Exactly as written, print every line of the listing below and omit its pictures.

====

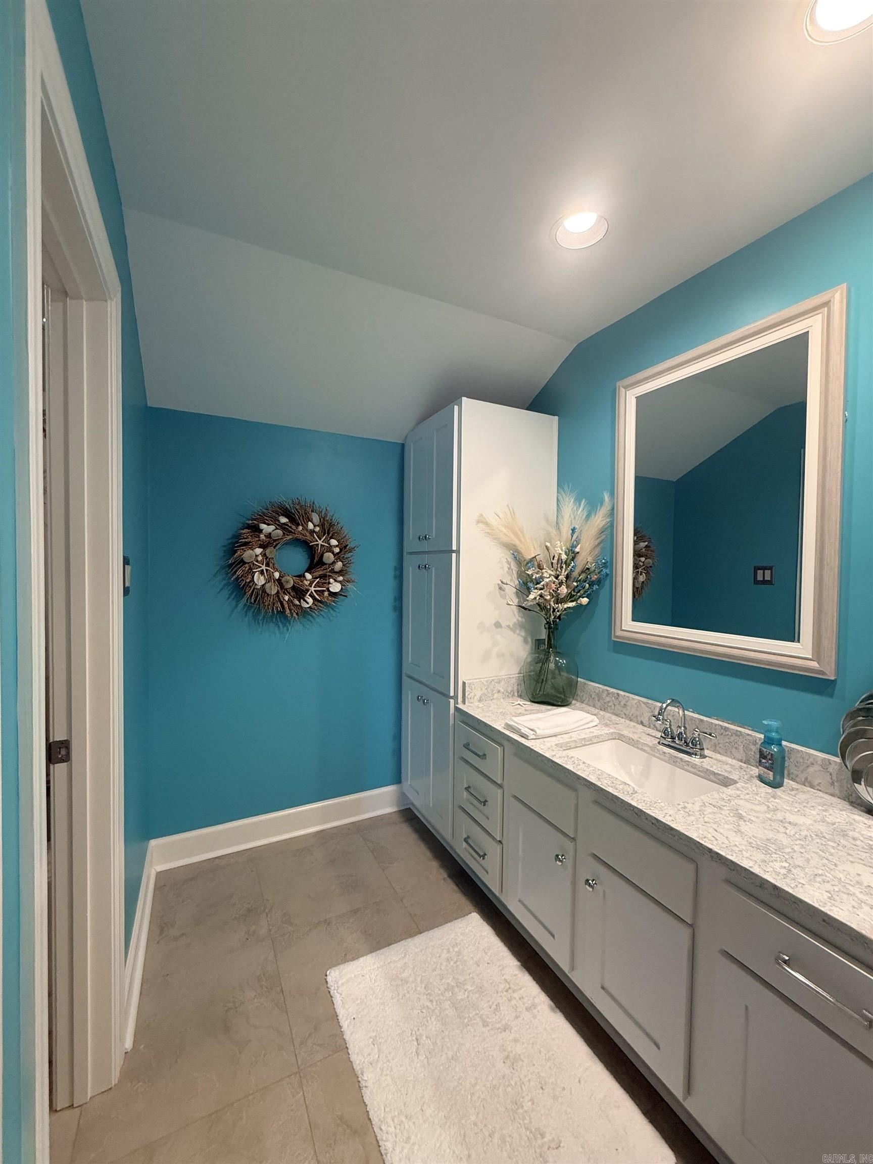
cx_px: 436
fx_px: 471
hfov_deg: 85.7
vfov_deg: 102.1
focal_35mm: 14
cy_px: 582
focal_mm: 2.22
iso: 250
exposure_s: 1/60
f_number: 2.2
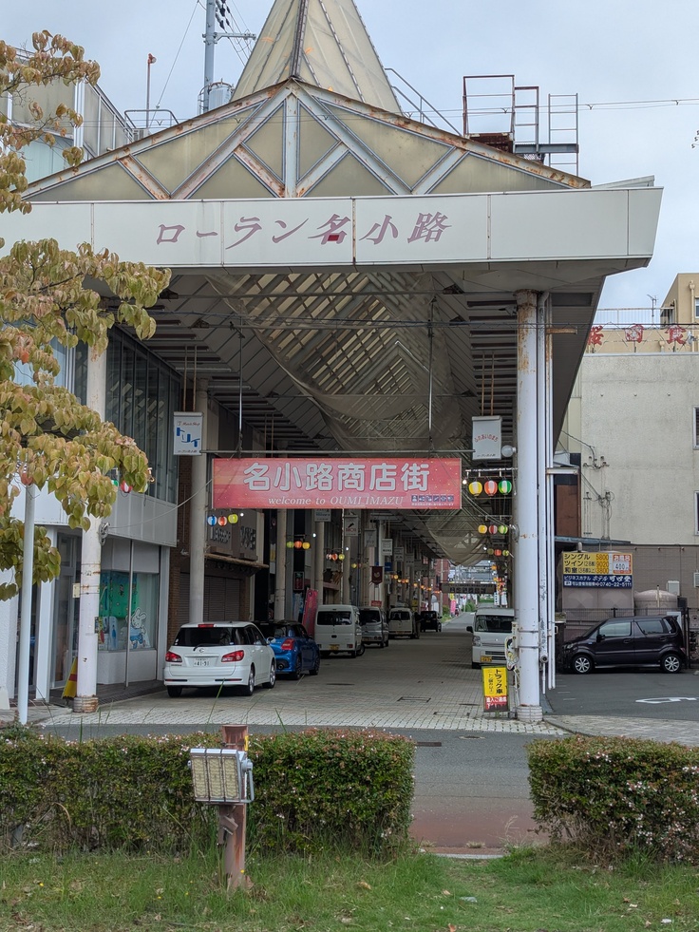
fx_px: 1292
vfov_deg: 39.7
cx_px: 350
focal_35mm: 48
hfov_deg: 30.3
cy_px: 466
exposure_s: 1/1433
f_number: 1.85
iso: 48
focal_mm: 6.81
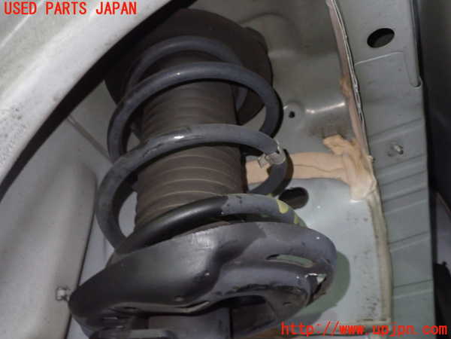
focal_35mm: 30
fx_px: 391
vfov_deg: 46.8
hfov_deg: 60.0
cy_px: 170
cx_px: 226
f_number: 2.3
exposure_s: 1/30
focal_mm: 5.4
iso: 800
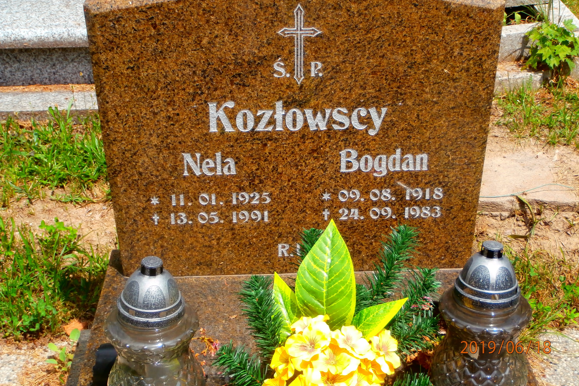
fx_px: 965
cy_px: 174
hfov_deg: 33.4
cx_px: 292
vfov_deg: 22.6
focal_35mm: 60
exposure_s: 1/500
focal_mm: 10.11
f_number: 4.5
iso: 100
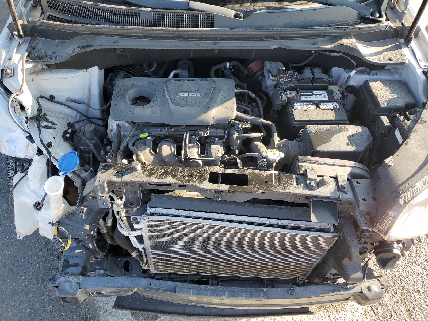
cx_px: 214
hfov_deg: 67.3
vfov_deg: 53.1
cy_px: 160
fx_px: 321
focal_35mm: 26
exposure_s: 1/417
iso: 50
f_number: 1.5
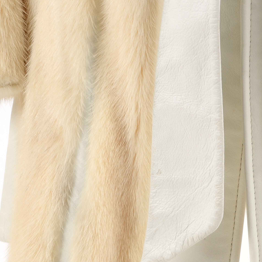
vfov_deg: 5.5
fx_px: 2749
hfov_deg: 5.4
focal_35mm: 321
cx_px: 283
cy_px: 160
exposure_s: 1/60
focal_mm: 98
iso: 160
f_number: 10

====

RESULT OF THIS TASK >>
cx_px: 436
fx_px: 471
hfov_deg: 85.7
vfov_deg: 102.1
focal_35mm: 14
cy_px: 582
focal_mm: 2.22
iso: 250
exposure_s: 1/60
f_number: 2.2
fx_px: 1292
vfov_deg: 39.7
cx_px: 350
focal_35mm: 48
hfov_deg: 30.3
cy_px: 466
exposure_s: 1/1433
f_number: 1.85
iso: 48
focal_mm: 6.81
focal_35mm: 30
fx_px: 391
vfov_deg: 46.8
hfov_deg: 60.0
cy_px: 170
cx_px: 226
f_number: 2.3
exposure_s: 1/30
focal_mm: 5.4
iso: 800
fx_px: 965
cy_px: 174
hfov_deg: 33.4
cx_px: 292
vfov_deg: 22.6
focal_35mm: 60
exposure_s: 1/500
focal_mm: 10.11
f_number: 4.5
iso: 100
cx_px: 214
hfov_deg: 67.3
vfov_deg: 53.1
cy_px: 160
fx_px: 321
focal_35mm: 26
exposure_s: 1/417
iso: 50
f_number: 1.5
vfov_deg: 5.5
fx_px: 2749
hfov_deg: 5.4
focal_35mm: 321
cx_px: 283
cy_px: 160
exposure_s: 1/60
focal_mm: 98
iso: 160
f_number: 10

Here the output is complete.